ASSIGNMENT
Every line of the listing below should be written out exactly.

AVAILABLE DATA
"""

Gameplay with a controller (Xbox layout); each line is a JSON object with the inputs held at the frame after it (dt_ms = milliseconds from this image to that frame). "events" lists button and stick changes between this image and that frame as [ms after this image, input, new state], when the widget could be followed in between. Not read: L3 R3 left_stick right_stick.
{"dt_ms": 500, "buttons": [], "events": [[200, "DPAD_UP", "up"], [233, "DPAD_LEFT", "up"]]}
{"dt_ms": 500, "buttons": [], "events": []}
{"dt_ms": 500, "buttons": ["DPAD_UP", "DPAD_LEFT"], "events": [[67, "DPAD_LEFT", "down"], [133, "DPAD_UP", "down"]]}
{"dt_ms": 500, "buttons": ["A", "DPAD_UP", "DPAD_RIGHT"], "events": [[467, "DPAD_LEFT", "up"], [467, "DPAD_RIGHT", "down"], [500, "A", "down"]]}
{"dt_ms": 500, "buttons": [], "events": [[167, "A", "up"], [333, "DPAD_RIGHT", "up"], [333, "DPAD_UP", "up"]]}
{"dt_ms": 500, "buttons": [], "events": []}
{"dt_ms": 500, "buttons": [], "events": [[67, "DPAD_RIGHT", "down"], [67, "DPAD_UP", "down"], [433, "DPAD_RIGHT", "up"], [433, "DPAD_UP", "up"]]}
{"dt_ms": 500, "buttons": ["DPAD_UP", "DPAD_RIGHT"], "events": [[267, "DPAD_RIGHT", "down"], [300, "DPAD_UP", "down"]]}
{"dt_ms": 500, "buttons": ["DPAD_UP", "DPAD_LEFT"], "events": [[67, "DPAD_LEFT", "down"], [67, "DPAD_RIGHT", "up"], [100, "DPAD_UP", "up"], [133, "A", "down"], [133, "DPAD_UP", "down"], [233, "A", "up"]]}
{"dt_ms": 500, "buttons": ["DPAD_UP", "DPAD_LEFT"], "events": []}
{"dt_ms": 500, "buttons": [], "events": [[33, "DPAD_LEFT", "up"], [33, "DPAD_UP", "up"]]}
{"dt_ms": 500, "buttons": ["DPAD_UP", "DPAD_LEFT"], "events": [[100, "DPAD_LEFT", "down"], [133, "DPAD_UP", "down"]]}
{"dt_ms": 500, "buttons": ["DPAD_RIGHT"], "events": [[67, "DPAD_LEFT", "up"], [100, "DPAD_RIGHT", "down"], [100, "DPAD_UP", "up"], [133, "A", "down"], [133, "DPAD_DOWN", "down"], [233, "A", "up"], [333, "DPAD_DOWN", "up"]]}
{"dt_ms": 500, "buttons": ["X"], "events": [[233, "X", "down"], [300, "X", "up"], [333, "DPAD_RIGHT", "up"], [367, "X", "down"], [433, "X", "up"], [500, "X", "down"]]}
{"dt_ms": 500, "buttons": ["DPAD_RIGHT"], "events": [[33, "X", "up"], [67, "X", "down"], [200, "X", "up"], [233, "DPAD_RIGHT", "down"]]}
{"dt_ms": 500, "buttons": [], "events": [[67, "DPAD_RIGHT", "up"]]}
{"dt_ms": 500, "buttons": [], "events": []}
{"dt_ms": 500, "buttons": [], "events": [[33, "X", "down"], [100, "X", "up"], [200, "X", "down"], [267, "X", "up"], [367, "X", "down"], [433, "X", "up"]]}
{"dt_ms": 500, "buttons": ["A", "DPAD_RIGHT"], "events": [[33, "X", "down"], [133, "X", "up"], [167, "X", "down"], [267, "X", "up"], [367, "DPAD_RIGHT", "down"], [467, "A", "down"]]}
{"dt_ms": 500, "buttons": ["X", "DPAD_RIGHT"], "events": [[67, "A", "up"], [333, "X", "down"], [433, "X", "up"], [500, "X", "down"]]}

"""

RESPONSE TO THE EXERCISE
Gameplay with a controller (Xbox layout); each line is a JSON object with the inputs held at the frame after it (dt_ms = milliseconds from this image to that frame). "events" lists button and stick changes between this image and that frame as [ms after this image, input, new state], when the widget could be followed in between. Not read: L3 R3 left_stick right_stick.
{"dt_ms": 500, "buttons": [], "events": [[200, "DPAD_UP", "up"], [233, "DPAD_LEFT", "up"]]}
{"dt_ms": 500, "buttons": [], "events": []}
{"dt_ms": 500, "buttons": ["DPAD_UP", "DPAD_LEFT"], "events": [[67, "DPAD_LEFT", "down"], [133, "DPAD_UP", "down"]]}
{"dt_ms": 500, "buttons": ["A", "DPAD_UP", "DPAD_RIGHT"], "events": [[467, "DPAD_LEFT", "up"], [467, "DPAD_RIGHT", "down"], [500, "A", "down"]]}
{"dt_ms": 500, "buttons": [], "events": [[167, "A", "up"], [333, "DPAD_RIGHT", "up"], [333, "DPAD_UP", "up"]]}
{"dt_ms": 500, "buttons": [], "events": []}
{"dt_ms": 500, "buttons": [], "events": [[67, "DPAD_RIGHT", "down"], [67, "DPAD_UP", "down"], [433, "DPAD_RIGHT", "up"], [433, "DPAD_UP", "up"]]}
{"dt_ms": 500, "buttons": ["DPAD_UP", "DPAD_RIGHT"], "events": [[267, "DPAD_RIGHT", "down"], [300, "DPAD_UP", "down"]]}
{"dt_ms": 500, "buttons": ["DPAD_UP", "DPAD_LEFT"], "events": [[67, "DPAD_LEFT", "down"], [67, "DPAD_RIGHT", "up"], [100, "DPAD_UP", "up"], [133, "A", "down"], [133, "DPAD_UP", "down"], [233, "A", "up"]]}
{"dt_ms": 500, "buttons": ["DPAD_UP", "DPAD_LEFT"], "events": []}
{"dt_ms": 500, "buttons": [], "events": [[33, "DPAD_LEFT", "up"], [33, "DPAD_UP", "up"]]}
{"dt_ms": 500, "buttons": ["DPAD_UP", "DPAD_LEFT"], "events": [[100, "DPAD_LEFT", "down"], [133, "DPAD_UP", "down"]]}
{"dt_ms": 500, "buttons": ["DPAD_RIGHT"], "events": [[67, "DPAD_LEFT", "up"], [100, "DPAD_RIGHT", "down"], [100, "DPAD_UP", "up"], [133, "A", "down"], [133, "DPAD_DOWN", "down"], [233, "A", "up"], [333, "DPAD_DOWN", "up"]]}
{"dt_ms": 500, "buttons": ["X"], "events": [[233, "X", "down"], [300, "X", "up"], [333, "DPAD_RIGHT", "up"], [367, "X", "down"], [433, "X", "up"], [500, "X", "down"]]}
{"dt_ms": 500, "buttons": ["DPAD_RIGHT"], "events": [[33, "X", "up"], [67, "X", "down"], [200, "X", "up"], [233, "DPAD_RIGHT", "down"]]}
{"dt_ms": 500, "buttons": [], "events": [[67, "DPAD_RIGHT", "up"]]}
{"dt_ms": 500, "buttons": [], "events": []}
{"dt_ms": 500, "buttons": [], "events": [[33, "X", "down"], [100, "X", "up"], [200, "X", "down"], [267, "X", "up"], [367, "X", "down"], [433, "X", "up"]]}
{"dt_ms": 500, "buttons": ["A", "DPAD_RIGHT"], "events": [[33, "X", "down"], [133, "X", "up"], [167, "X", "down"], [267, "X", "up"], [367, "DPAD_RIGHT", "down"], [467, "A", "down"]]}
{"dt_ms": 500, "buttons": ["X", "DPAD_RIGHT"], "events": [[67, "A", "up"], [333, "X", "down"], [433, "X", "up"], [500, "X", "down"]]}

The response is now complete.